● **Task prompt**
Copy the entries verbatim, starting at the first line and ending with the line containing "t depende de", both ends included.

======== Material to process ========

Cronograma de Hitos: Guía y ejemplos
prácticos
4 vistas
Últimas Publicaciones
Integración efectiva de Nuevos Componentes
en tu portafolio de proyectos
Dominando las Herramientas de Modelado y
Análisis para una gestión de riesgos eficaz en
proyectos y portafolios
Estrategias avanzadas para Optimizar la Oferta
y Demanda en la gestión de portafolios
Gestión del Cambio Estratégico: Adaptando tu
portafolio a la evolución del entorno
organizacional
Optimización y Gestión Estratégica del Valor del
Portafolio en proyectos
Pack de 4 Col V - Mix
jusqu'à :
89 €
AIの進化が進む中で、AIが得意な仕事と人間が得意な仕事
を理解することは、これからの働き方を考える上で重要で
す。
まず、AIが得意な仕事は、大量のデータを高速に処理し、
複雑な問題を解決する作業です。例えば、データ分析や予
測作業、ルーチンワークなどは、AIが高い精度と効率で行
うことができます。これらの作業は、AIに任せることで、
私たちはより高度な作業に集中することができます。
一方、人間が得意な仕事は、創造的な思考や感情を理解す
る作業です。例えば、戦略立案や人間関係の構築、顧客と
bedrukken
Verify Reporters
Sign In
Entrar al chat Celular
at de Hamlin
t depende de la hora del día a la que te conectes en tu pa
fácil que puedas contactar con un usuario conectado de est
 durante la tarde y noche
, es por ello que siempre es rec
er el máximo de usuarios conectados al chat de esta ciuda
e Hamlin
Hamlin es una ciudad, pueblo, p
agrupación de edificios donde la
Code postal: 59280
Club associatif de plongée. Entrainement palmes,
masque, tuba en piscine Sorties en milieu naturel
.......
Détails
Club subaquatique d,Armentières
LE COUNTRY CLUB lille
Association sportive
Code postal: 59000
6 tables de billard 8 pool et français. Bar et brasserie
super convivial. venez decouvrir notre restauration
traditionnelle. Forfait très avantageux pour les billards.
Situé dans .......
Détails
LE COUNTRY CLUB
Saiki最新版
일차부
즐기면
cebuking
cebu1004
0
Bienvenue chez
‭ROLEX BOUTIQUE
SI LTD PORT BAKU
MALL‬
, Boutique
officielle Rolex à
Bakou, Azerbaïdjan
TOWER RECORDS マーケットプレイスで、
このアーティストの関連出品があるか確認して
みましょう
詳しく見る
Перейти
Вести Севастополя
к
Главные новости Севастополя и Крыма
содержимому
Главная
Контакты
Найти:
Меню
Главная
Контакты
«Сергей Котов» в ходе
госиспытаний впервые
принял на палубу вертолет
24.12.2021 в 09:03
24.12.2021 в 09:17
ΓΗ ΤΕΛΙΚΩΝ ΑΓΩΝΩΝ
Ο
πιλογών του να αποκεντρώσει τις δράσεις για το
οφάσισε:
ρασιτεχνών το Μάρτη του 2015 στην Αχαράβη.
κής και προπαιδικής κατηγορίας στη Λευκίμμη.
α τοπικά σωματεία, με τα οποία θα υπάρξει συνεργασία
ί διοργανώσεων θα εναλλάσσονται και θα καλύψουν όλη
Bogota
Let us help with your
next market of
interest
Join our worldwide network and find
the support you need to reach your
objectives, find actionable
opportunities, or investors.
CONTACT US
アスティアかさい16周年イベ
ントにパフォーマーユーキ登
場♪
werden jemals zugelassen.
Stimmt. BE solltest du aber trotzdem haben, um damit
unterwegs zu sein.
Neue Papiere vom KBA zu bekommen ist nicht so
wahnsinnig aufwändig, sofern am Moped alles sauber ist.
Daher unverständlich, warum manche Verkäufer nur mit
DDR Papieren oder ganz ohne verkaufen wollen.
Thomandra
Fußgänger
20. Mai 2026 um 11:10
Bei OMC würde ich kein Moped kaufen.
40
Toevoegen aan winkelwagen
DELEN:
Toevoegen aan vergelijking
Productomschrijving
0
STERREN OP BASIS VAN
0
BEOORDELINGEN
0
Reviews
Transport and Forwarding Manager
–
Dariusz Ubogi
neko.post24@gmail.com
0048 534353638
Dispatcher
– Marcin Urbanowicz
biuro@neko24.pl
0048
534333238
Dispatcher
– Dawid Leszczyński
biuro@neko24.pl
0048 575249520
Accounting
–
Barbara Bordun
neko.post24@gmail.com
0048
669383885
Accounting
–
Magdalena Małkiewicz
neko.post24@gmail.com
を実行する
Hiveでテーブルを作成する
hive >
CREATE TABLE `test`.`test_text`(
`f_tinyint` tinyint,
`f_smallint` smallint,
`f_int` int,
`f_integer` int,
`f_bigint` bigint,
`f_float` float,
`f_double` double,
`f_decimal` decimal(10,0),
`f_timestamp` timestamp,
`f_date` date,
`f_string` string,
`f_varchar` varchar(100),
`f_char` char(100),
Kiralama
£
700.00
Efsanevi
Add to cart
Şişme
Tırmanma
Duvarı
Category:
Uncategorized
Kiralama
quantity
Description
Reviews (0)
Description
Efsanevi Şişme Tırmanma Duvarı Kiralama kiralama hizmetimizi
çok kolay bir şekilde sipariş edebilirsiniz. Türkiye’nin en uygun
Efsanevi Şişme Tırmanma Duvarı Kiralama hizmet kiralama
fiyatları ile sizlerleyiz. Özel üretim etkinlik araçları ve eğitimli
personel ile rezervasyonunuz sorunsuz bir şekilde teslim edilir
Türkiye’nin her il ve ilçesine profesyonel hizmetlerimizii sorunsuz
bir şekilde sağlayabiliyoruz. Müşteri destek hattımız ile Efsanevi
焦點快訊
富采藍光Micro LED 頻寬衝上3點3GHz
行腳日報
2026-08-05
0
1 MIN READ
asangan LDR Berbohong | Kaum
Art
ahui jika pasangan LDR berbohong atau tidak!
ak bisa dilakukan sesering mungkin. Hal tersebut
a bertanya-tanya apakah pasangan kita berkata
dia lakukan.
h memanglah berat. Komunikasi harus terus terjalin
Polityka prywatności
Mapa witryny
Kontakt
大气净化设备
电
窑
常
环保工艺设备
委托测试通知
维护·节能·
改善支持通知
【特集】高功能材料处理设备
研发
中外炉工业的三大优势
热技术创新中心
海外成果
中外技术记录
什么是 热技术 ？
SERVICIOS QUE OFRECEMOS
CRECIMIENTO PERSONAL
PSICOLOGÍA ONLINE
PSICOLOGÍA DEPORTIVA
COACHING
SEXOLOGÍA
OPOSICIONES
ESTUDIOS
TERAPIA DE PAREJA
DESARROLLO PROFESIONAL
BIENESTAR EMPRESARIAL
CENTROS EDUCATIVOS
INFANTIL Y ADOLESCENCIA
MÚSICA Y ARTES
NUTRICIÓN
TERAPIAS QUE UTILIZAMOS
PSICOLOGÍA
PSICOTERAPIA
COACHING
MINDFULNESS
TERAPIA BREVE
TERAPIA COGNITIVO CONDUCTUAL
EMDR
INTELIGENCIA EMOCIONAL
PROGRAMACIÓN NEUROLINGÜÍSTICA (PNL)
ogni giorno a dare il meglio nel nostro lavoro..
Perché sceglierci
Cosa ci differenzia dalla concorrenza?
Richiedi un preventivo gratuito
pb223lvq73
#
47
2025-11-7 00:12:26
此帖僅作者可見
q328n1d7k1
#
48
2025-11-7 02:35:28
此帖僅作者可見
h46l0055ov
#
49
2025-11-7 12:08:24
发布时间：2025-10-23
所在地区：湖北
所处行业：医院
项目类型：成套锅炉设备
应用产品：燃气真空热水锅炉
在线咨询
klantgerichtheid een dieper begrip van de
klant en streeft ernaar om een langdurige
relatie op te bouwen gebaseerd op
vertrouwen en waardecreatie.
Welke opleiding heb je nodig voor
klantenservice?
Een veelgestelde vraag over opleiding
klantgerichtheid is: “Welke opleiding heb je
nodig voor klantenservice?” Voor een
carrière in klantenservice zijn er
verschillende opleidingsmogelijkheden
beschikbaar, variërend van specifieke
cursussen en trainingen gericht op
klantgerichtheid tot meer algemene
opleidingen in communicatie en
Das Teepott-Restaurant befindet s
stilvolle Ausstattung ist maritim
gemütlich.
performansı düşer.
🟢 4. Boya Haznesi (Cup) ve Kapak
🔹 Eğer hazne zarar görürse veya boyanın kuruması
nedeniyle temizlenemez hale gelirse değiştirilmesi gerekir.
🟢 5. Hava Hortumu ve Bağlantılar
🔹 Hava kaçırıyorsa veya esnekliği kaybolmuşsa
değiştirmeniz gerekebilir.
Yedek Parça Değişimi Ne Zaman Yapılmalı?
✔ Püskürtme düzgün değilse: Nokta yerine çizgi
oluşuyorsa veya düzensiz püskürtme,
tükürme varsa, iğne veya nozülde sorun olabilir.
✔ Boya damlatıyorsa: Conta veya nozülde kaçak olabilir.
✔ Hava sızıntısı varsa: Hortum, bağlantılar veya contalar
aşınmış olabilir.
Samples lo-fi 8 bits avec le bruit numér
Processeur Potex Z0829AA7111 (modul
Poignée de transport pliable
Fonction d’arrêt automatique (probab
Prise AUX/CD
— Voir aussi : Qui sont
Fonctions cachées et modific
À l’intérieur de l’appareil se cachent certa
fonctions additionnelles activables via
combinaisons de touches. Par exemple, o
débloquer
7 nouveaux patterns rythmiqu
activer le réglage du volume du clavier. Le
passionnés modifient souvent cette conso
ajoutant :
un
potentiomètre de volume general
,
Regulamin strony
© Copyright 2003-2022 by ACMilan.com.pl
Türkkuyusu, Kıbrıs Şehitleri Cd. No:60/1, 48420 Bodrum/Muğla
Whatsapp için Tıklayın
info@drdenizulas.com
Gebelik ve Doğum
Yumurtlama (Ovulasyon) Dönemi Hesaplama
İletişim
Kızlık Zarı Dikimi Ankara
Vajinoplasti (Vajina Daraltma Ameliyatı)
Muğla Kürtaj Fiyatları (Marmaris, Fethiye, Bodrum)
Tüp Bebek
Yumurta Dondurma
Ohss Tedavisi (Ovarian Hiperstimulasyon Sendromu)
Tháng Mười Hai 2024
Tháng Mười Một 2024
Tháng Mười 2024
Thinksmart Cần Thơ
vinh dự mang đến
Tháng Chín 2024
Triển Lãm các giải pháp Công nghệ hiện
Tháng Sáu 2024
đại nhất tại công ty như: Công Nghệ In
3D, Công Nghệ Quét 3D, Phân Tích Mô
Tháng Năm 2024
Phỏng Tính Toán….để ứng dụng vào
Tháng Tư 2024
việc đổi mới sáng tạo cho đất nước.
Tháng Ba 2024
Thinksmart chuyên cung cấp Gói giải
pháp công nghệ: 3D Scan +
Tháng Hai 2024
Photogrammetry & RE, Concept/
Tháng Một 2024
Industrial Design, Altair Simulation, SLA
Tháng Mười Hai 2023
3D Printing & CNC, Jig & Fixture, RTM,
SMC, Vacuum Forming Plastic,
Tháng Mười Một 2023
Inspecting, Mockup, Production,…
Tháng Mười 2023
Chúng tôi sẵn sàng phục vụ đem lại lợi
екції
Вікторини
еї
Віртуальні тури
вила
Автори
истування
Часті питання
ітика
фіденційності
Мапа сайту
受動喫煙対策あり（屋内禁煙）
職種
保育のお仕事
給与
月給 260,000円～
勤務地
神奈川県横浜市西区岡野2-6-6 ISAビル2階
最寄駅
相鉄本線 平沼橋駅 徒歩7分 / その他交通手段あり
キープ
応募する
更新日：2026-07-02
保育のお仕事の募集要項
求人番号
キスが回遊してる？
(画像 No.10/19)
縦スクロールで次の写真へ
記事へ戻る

========

● **Response to this exercise**
Cronograma de Hitos: Guía y ejemplos
prácticos
4 vistas
Últimas Publicaciones
Integración efectiva de Nuevos Componentes
en tu portafolio de proyectos
Dominando las Herramientas de Modelado y
Análisis para una gestión de riesgos eficaz en
proyectos y portafolios
Estrategias avanzadas para Optimizar la Oferta
y Demanda en la gestión de portafolios
Gestión del Cambio Estratégico: Adaptando tu
portafolio a la evolución del entorno
organizacional
Optimización y Gestión Estratégica del Valor del
Portafolio en proyectos
Pack de 4 Col V - Mix
jusqu'à :
89 €
AIの進化が進む中で、AIが得意な仕事と人間が得意な仕事
を理解することは、これからの働き方を考える上で重要で
す。
まず、AIが得意な仕事は、大量のデータを高速に処理し、
複雑な問題を解決する作業です。例えば、データ分析や予
測作業、ルーチンワークなどは、AIが高い精度と効率で行
うことができます。これらの作業は、AIに任せることで、
私たちはより高度な作業に集中することができます。
一方、人間が得意な仕事は、創造的な思考や感情を理解す
る作業です。例えば、戦略立案や人間関係の構築、顧客と
bedrukken
Verify Reporters
Sign In
Entrar al chat Celular
at de Hamlin
t depende de la hora del día a la que te conectes en tu pa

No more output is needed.